Task prompt:
Below are records to transcribe exactly, without their pictures.
(Stored data Opens)
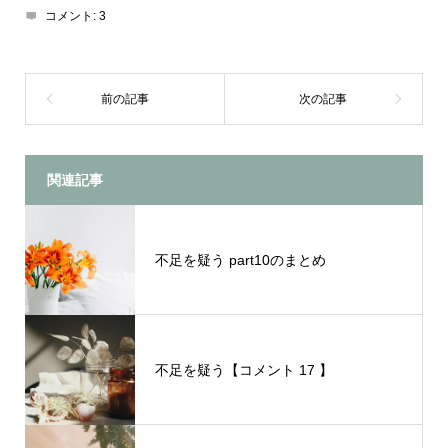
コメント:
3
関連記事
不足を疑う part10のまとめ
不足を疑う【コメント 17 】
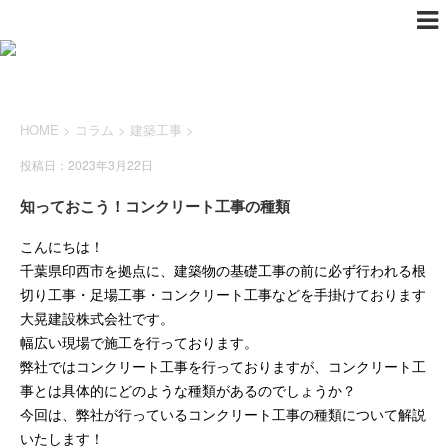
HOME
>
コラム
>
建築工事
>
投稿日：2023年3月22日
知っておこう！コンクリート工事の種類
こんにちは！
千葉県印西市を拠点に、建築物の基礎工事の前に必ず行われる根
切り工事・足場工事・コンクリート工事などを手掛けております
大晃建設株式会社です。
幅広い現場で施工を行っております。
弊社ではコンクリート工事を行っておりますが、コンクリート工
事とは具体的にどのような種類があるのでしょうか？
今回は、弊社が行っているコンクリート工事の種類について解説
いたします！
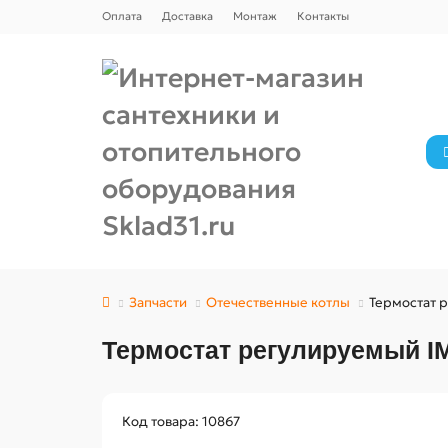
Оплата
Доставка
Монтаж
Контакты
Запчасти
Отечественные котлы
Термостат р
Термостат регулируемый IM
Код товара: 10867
(Stored data Closes)
Problem solution:
コメント:
3
関連記事
不足を疑う part10のまとめ
不足を疑う【コメント 17 】
HOME
>
コラム
>
建築工事
>
投稿日：2023年3月22日
知っておこう！コンクリート工事の種類
こんにちは！
千葉県印西市を拠点に、建築物の基礎工事の前に必ず行われる根
切り工事・足場工事・コンクリート工事などを手掛けております
大晃建設株式会社です。
幅広い現場で施工を行っております。
弊社ではコンクリート工事を行っておりますが、コンクリート工
事とは具体的にどのような種類があるのでしょうか？
今回は、弊社が行っているコンクリート工事の種類について解説
いたします！
Оплата
Доставка
Монтаж
Контакты
Запчасти
Отечественные котлы
Термостат р
Термостат регулируемый IM
Код товара: 10867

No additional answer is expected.